• Demos Kratos

INTERVIEW D'UN CRS LANCEUR D'ALERTE

Mis à jour : 28 mai 2019

Malgré l’interdiction de parler, un CRS explique pourquoi il a décidé de se mettre en arrêt maladie pour ne plus réprimer les Gilets Jaunes. Son visage est caché et sa voix a été changée pour protéger son identité.

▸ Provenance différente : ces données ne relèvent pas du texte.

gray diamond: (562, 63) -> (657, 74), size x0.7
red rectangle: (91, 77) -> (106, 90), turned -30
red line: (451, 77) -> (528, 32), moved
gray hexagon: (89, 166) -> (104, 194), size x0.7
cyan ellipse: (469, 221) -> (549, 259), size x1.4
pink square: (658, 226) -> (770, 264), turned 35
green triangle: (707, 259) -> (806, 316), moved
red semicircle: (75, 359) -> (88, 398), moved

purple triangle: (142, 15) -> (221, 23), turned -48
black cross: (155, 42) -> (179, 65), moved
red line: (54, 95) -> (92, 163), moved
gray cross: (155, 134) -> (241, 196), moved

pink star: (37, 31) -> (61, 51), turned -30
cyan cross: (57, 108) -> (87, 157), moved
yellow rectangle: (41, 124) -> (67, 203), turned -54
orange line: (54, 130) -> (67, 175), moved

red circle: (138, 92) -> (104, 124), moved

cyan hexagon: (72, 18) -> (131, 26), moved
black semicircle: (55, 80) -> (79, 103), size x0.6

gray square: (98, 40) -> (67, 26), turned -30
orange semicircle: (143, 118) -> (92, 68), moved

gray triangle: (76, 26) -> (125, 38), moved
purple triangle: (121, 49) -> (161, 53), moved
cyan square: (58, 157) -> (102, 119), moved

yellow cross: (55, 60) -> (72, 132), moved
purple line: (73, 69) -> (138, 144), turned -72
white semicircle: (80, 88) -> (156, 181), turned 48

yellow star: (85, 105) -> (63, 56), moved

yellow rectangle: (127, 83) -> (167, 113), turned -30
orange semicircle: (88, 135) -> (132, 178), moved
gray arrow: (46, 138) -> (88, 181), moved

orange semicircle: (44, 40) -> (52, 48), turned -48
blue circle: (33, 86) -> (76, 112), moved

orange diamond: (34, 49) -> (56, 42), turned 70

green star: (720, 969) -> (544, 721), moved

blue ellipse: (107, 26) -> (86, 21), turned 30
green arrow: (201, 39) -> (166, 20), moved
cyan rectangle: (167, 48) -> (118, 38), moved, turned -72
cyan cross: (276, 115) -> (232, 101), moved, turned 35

“Tout fonctionnaire d’État est soumis à un devoir de réserve qui lui interdit de s’exprimer d’une manière qui pourrait nuire à son administration. La Déclaration de Droits de l’Homme dans sa version moderne prévoit que la liberté d’expression et d’opinion politique n’est pas valable s’il y a une atteinte aux intérêts de l’État. Et il y a des jurisprudences au niveau de la Cour Européenne des Droits de l’Homme qui ont sanctionné des fonctionnaires qui s'exprimaient et qui mettaient en cause leur administration. Ce que l’État attend des fonctionnaires, c’est qu’ils soient obéissants, et ils ont écrit les lois pour imposer cette obéissance. Donc il y a des libertés dans le pays des Droits de l’Homme tant qu’on ne s’attaque pas au système.

J’ai pu voir que les ordres diffèrent énormément, on nous met des fois dans des situations où on nous demande de faire un usage extrêmement raisonnable de la force, on nous interdit les moyens intermédiaires tels que les Lanceurs de Balles de Défense ou les moyens lacrymogènes, alors que des fois on pourrait en avoir besoin pour notre sécurité. Mais nous avons des ordres très stricts qui nous les interdisent. Et sur les maintiens de l’ordre que j’ai pu vivre à Paris, sur les manifestations des Gilets Jaunes, on a eu le droit à tous les moyens, on a eu des ordres qui étaient étaient extrêmement offensifs, moi je n’avais jamais vu ça. On a eu des ordres qui étaient à la limite de la légalité, parce qu’on a un principe de proportionnalité dans la réponse à ce qu’on pourrait qualifier de désordre.


Quand on emploie les gaz lacrymogènes pour disperser une foule, c’est que la foule est hostile, c’est qu’à un moment donné, il y a un danger sur la voie publique et qu’il y a une nécessité de rétablir l’ordre qui est indiscutable. Sauf que là on a eu des ordres, qui étaient extrêmement agressifs. On a employé des moyens lacrymogènes après sommation ou sans sommation, alors qu’il n’étaient clairement pas justifiés par rapport à ce qu’on avait pu vivre par le passé."